### [SHORT TASK]
Copy the records below word for word, starting at their first line and ending with the line that contains "h=3 m=49 s=25". Include that line.

### [MATERIAL PROVIDED]
________________________

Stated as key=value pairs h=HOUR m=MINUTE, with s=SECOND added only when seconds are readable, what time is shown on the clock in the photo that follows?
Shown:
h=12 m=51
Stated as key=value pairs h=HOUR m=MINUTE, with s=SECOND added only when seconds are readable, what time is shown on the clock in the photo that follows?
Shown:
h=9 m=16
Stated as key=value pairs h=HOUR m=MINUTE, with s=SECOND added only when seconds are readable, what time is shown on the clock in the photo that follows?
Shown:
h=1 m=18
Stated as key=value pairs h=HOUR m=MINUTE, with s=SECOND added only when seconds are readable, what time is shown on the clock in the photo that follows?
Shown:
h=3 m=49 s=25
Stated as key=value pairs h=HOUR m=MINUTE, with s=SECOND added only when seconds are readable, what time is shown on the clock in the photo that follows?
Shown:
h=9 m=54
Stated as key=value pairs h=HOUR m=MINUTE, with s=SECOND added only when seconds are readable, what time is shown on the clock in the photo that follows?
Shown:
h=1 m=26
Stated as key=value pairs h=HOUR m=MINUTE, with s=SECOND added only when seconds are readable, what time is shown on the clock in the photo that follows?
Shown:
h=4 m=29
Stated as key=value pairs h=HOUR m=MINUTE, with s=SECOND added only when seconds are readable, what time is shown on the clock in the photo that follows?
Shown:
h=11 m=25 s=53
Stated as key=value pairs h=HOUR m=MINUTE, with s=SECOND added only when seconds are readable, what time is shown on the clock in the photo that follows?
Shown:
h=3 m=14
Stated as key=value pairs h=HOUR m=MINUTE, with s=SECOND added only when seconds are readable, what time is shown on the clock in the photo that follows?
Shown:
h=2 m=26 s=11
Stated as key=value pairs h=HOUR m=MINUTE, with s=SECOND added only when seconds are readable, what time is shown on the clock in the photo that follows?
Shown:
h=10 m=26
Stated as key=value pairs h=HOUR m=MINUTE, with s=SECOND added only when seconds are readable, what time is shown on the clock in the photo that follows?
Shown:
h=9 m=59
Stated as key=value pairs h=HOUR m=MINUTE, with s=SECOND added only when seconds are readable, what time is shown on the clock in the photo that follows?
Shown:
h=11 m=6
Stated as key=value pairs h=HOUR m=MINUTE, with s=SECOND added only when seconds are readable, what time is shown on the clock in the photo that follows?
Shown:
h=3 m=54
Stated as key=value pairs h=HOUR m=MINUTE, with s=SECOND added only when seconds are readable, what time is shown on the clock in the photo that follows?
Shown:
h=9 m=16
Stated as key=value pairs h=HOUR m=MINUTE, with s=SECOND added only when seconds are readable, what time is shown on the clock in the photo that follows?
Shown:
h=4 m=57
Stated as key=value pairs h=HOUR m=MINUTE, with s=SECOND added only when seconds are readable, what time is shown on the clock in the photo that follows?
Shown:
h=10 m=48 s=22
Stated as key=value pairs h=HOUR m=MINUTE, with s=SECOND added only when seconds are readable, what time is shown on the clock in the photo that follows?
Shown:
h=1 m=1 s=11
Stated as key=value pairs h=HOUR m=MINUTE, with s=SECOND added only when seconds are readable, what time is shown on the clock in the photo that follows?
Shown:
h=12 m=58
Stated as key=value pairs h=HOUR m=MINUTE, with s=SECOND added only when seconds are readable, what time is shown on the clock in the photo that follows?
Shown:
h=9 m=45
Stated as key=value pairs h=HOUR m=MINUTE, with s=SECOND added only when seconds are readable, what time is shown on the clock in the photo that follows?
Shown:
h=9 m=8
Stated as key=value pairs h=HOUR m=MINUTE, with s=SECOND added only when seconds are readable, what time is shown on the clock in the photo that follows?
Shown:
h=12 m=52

________________________

### [EXERCISE SOLUTION]
Stated as key=value pairs h=HOUR m=MINUTE, with s=SECOND added only when seconds are readable, what time is shown on the clock in the photo that follows?
Shown:
h=12 m=51
Stated as key=value pairs h=HOUR m=MINUTE, with s=SECOND added only when seconds are readable, what time is shown on the clock in the photo that follows?
Shown:
h=9 m=16
Stated as key=value pairs h=HOUR m=MINUTE, with s=SECOND added only when seconds are readable, what time is shown on the clock in the photo that follows?
Shown:
h=1 m=18
Stated as key=value pairs h=HOUR m=MINUTE, with s=SECOND added only when seconds are readable, what time is shown on the clock in the photo that follows?
Shown:
h=3 m=49 s=25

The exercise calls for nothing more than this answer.